I too use the ricecooker as a steamer. Makes the perfect steamed mushrooms and other vegies that goes with a huge steak.
My toaster is still in the basement, but I did pull it out when the in-laws were visiting. I tried my darndest to give them delicious primal meals, but alas I also ended up making them bread (at least I avoided letting them buy crappy bread from the store). It's fine to leave it down there I suppose for those kinds of occassions, as it's not taking up counter space anymore! I guess if you made primal waffles or pancakes they would be good in the toaster, but I've only done shredded coconut pancakes which heat up better on the stove.
I don't have a toaster anymore, still have the toaster oven, but can't remember the last time I used it. I keep it for incase I want to warm up something small... Still have and use the microwave though. I fortunately have enough counter space to keep out the mixer, food processor, and crock pot full time.

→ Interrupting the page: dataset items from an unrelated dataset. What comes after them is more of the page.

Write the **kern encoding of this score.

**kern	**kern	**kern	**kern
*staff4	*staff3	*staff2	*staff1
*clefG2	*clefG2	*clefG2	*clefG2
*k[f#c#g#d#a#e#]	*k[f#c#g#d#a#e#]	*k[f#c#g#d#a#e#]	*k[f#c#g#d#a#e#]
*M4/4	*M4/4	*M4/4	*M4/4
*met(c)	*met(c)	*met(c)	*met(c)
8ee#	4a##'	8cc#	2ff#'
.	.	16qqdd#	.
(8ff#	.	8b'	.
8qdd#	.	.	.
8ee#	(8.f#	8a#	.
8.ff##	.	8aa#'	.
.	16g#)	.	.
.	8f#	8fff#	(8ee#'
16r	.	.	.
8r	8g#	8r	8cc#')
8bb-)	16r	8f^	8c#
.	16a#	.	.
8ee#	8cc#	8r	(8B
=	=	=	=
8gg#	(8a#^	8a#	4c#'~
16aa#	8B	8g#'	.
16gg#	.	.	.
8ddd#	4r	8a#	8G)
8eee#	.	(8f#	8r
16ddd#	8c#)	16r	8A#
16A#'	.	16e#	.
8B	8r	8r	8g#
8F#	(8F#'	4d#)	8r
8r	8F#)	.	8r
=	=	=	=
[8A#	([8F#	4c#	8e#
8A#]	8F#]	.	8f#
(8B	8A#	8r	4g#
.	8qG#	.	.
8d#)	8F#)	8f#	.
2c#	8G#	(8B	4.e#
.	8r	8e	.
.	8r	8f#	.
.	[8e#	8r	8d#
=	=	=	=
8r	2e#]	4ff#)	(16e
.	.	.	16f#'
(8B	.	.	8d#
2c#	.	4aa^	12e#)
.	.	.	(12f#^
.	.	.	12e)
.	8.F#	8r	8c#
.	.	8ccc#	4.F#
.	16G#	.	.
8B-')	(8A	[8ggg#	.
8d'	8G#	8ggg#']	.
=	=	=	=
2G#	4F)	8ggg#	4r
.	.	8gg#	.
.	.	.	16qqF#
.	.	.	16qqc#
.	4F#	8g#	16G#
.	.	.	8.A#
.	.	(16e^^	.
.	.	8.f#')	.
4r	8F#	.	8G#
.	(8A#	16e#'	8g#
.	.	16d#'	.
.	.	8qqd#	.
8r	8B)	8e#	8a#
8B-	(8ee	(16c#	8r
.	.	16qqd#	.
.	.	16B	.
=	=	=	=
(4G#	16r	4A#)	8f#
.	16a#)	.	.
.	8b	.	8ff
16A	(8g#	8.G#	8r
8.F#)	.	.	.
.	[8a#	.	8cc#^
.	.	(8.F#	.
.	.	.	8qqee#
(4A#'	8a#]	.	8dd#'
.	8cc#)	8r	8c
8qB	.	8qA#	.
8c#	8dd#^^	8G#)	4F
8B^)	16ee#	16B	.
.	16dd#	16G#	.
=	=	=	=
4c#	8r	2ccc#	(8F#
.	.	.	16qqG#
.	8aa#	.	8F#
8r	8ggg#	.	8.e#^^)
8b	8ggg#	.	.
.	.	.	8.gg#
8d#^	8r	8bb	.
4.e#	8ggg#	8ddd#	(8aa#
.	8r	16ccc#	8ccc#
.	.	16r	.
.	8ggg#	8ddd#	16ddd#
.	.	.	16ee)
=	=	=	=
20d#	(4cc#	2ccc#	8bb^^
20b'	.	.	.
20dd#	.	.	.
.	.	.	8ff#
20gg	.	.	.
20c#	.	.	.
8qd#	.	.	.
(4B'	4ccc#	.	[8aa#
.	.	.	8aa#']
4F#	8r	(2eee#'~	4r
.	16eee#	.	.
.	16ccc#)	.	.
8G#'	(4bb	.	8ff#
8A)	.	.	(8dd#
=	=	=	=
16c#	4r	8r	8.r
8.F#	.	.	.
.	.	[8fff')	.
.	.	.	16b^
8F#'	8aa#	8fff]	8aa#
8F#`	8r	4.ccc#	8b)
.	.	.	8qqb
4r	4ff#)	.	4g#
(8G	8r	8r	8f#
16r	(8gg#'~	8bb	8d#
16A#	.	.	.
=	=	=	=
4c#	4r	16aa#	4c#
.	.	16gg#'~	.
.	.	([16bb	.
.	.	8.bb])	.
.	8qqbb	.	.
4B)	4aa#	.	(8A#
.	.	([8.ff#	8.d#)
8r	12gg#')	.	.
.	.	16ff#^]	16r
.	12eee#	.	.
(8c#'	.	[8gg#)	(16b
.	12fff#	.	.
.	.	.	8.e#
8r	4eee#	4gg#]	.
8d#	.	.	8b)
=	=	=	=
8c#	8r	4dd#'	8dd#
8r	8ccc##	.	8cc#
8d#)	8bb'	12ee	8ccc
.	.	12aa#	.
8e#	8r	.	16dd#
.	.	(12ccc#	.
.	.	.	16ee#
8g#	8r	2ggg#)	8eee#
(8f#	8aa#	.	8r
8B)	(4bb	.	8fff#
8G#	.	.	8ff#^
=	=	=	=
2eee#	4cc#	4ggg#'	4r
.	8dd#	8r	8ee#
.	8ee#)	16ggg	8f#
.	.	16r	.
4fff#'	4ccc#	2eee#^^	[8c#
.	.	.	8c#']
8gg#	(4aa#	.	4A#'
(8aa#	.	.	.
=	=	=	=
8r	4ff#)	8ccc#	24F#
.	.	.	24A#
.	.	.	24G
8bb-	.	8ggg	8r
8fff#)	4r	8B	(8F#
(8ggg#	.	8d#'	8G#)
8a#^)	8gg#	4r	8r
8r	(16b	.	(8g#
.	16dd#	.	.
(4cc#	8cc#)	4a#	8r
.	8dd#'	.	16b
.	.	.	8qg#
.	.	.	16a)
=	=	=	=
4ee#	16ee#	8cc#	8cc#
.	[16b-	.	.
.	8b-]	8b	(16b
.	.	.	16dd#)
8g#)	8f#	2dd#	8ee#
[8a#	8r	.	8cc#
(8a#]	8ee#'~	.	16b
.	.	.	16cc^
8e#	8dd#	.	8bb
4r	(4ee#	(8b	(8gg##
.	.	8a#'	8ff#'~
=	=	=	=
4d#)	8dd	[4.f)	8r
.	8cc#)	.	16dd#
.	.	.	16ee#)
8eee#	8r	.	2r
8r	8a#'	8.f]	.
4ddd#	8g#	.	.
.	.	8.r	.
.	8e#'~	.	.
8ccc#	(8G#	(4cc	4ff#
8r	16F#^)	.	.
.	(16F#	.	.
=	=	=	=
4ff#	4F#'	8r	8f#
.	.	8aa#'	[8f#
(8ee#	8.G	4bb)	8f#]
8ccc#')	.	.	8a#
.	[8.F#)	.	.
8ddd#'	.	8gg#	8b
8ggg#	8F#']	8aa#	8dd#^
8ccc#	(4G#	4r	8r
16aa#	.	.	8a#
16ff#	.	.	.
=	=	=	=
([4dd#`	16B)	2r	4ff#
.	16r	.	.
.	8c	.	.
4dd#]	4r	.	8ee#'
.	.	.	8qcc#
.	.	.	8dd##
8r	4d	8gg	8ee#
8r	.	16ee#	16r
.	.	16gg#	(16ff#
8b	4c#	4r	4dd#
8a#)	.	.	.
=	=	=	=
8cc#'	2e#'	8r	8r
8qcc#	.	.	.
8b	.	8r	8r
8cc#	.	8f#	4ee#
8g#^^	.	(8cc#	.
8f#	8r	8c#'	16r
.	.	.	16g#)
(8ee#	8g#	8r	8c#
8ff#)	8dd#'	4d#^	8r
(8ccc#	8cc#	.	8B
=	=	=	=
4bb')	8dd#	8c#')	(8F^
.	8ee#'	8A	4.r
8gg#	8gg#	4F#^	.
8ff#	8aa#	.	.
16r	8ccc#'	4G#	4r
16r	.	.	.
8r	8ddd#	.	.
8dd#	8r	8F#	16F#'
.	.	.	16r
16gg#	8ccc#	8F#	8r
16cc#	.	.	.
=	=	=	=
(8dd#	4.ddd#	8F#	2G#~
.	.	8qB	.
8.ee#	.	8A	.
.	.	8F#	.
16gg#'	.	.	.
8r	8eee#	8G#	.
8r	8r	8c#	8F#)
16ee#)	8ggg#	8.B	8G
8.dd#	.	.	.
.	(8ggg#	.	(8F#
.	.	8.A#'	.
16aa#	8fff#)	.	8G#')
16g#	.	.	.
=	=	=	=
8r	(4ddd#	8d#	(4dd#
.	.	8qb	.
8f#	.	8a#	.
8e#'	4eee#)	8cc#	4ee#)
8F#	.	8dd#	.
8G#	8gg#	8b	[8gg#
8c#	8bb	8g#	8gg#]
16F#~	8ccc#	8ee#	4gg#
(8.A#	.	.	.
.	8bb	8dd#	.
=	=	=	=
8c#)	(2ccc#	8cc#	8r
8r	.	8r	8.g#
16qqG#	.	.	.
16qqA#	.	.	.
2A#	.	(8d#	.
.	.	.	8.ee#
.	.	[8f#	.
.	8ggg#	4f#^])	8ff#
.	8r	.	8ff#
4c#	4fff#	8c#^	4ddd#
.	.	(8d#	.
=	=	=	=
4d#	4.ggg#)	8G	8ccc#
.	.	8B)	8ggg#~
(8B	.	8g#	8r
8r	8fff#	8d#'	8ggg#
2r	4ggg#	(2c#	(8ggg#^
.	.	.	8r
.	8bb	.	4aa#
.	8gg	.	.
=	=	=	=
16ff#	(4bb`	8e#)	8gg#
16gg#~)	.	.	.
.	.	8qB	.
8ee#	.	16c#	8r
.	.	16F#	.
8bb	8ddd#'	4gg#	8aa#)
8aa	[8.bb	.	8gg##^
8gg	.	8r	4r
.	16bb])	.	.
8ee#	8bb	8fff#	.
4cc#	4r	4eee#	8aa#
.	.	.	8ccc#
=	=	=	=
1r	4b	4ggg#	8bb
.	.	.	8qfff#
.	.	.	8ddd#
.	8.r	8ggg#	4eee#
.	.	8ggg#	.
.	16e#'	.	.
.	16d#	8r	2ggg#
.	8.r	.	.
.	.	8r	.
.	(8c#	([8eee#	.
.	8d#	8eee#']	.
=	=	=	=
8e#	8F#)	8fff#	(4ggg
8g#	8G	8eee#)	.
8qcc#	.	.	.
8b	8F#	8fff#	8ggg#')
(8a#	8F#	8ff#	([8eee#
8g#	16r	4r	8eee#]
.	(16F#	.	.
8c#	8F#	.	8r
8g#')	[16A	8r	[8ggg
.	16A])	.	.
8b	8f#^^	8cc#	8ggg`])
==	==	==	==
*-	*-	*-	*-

It's funny though, my most used "appliance" would have to be the big block cutting board hehehe It has a permanent spot between my sink and stove.
Yeah, I've still got my bread maker. I just got it like two years ago as a present - I was so freaking excited about it too. I use my microwave to heat up soup & things, though, so I'll be keeping that. I suppose I should let my rice cooker, toaster, & bread machine move on to someone else...
For a somewhat more Primal cooking appliance, perhaps a rocket stove? My sister just gave me this one for my birthday.
The plain, one-door model. I'm planning to make a little table out on the deck, topped with cement pavers, to provide a convenient platform for using this rocket stove and also (on sunny days) the solar oven. No leaning over, everything easily within reach, and some extra (fireproof) room on the table for setting pots and pans and casserole dishes. One could keep the prepared fuel (small sticks, mostly, extremely dry) in a rack far enough underneath the table that sparks, etc. from the stove couldn't reach them. A fire extinguisher on the lower shelf. And the smallest kindling in a big covered tin, like the one which contained the atrocious popcorn some kids sold for a school project a few years ago. (If I do that again, [encourage the youth] I plan to keep the tin and compost the popcorn.)
This is a neat company. You can buy one stove, and they will give another stove to someone in the Third World, so they can stop breathing smoke and hauling huge loads of firewood for miles each day, or spending most of their meager incomes on kerosene for cooking.
I like this idea, that I can keep my garden trimmings, rose bush canes, pruned grape vines, tree prunings, and little sticks picked up on walks in open forest land, cut them to about a foot long, dry them till they are completely dry, and then turn them to heat and wood ash (for the garden.) All outdoors in the summer or spring or fall, when it is too much bother to fire up the masonry stove, and especially when it is too hot to want to cook indoors, heating up the kitchen.
It seems in some way Grokish, even though the Grok family didn't have a garden and use wood ash in it.
This stove might be a natural for roasting peppers on an open flame to char and remove the skins. Small, uses little fuel, can run clean and hot with very little smoke after a minute or so when the fire first starts. Using the right kind of wood for roasting the peppers, one might end up with something resembling chipotle.
P.S. This stove might also come in very handy in case of power failures.
Most Regretted Appliance: my Champion juicer, still sitting in the cabinet under the kitchen island. And here I thought it was a benefit that someday I might want to buy the flour-grinding attachment for it. I did like that juicer, though I haven't used it in years. Now juices seem too carbi-ish, especially carrot juice.